Indigestion de Tom Cruise
Il y a deux semaines et deux jours, quand j’ai retrouvé mon chez moi après vingt jours d’hôpital, j’ai naturellement allumé la télé pour voir Quotidien, l’émission de Barthès. Pas de chance, nous étions en plein dans la période Tom Cruise. Non seulement il y avait eu une avant-première la veille, bourrée d’extraits de séquences déjà vues durant les semaines précédentes (Cruise faisant une cascade, Cruise évoluant à moto, Cruise mangeant son déjeuner debout dans la rue, et autres faits hautement intéressants), mais les trois émissions suivantes ne parlaient guère que de lui, puisque la vedette avait daigné venir se faire interviewer par Barthès, en direct et sous les hurlements de spectateurs en délire.
Il faut dire que c’était justifié, ce délire : il est tellement « sympa », ce Tom ! Sourire aussi inoxydable et ineffaçable que celui de Najat Vallaud Belkacem ; approbations faussement modestes à tous les éloges que Barthès, sans trop de subtilité, lui balançait ; revisionnage de sa première scène au cinéma, en short, à dix-huit ans ; assurance qu’il n’était jamais doublé dans ses cascades (tu parles ! Ce gars n’a jamais vu Jean Marais dans L’aigle à deux têtes, et Jeannot faisait ça tous les soirs au théâtre) ; et autres répliques apprises par cœur sous la férule de ses agents de communication.
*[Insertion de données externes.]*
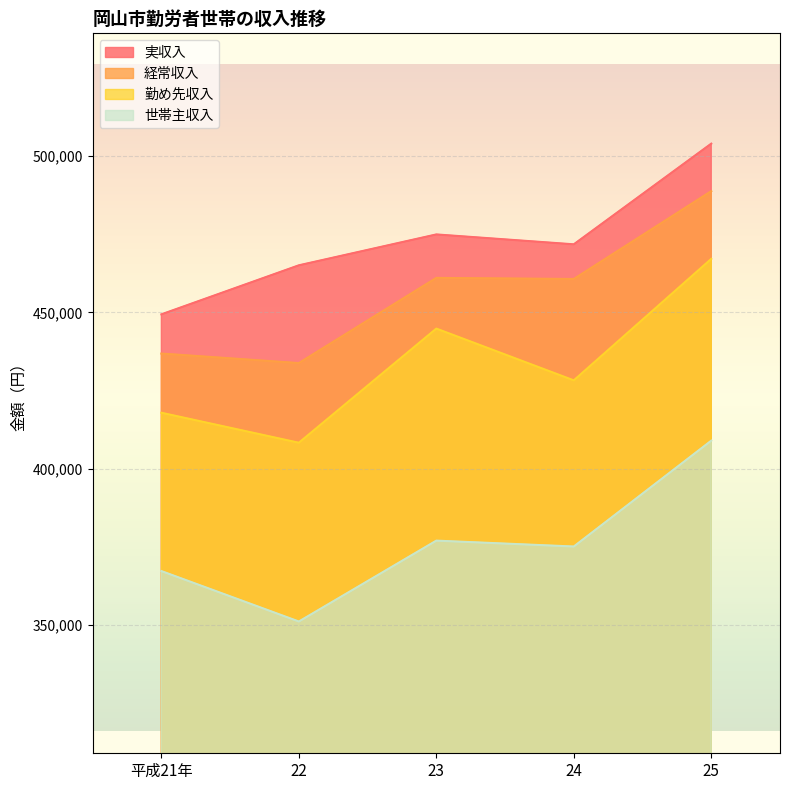

What is the label of the 1st point from the left?

平成21年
Or jamais, vous m’entendez, JAMAIS, ni Cruise ni Barthès n’ont prononcé les mots Scientologie et Nicole Kidman. Et si cela vous a échappé, c’est que, soit vous êtes maladivement distrait, soit vous débarquez de la planète Mars, après un séjour de quarante ans au moins. Donc, j’explique.
Il est évident que, pour obtenir la venue de Cruise sur son plateau, Barthès a dû accepter quelques conditions sine qua non posées par les communicants de la vedette. D’abord, le flatter, uniquement, attendu que le vrai Cruise, connu pour sa bêtise abyssale, ne saurait répondre à aucune question sur un sujet qui ne serait pas lui-même. Pas question, surtout, d’évoquer le fait que Cruise avait atteint le grade d’OT8 (Operating Thetan Level 8), le plus élevé dans la hiérarchie de la secte d’escrocs créée par Lafayette Ron Hubbard, dont il fait sans cesse, mais ailleurs, la publicité – je la connais, j’ai eu affaire à ces malfrats. En outre, on sait peu que Nicole Kidman, qui a été mariée à Cruise (ils ont tourné ensemble Eyes wide shut, l’abominable navet de Stanley Kubrick), a divorcé parce qu’elle en avait par-dessus la tête que son cher époux ne lui parle que de la Scientologie. Douloureux souvenir...
On n’a pas non plus entendu évoquer la générosité de Cruise, car, même au microscope électronique, on n’en décèle aucune trace. Des acteurs et chanteurs généreux, à Hollywood, on en trouve à la pelle, et je vous en parlerai un autre jour, ce qui risque de vous surprendre un peu. Mais vous constaterez que son nom à lui n’est jamais évoqué.